#### TASK STATEMENT:
Give the number of lines in the data below that contain "textsc", with no other words.

*** Block opens ***

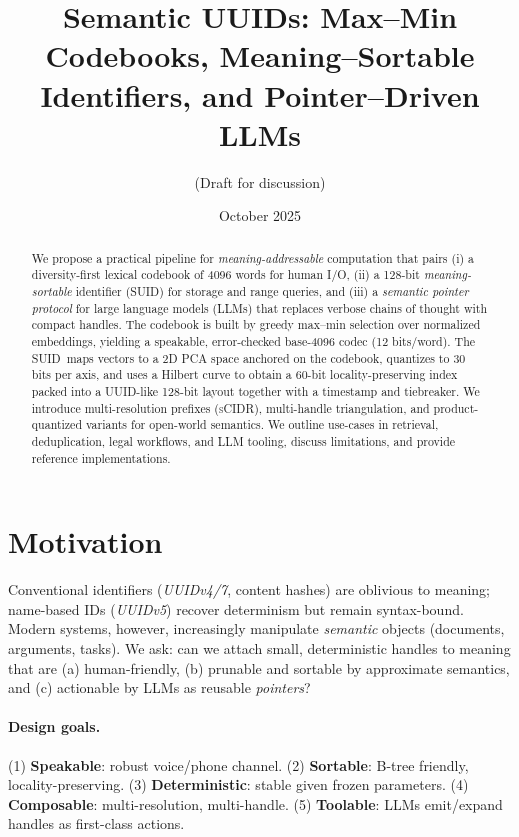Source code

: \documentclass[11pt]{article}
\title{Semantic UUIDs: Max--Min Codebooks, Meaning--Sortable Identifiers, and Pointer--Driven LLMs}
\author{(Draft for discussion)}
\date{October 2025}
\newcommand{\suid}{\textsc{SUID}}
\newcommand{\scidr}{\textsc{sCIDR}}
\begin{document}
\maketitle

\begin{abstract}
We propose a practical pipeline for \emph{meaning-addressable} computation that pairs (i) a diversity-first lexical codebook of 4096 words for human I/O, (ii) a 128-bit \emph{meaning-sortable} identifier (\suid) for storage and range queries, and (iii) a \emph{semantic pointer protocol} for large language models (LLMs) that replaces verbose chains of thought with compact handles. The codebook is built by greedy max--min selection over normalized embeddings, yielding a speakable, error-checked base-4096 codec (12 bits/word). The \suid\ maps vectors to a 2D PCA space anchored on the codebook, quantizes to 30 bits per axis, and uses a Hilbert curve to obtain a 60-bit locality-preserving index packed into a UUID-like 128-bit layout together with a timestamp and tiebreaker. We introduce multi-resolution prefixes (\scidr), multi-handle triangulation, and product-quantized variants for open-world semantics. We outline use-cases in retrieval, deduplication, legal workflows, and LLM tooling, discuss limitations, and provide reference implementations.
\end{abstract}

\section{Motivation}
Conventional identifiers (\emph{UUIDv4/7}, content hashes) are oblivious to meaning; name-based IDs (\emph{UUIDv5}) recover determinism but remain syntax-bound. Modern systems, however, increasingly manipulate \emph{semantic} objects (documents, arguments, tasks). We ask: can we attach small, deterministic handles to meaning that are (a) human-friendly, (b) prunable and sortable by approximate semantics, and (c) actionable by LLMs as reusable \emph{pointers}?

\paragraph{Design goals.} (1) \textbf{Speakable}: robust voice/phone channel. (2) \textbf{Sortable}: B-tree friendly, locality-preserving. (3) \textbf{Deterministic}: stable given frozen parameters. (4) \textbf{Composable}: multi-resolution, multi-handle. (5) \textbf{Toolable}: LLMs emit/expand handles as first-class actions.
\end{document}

*** Block closes ***

#### SOLUTION FOR THIS TASK:
2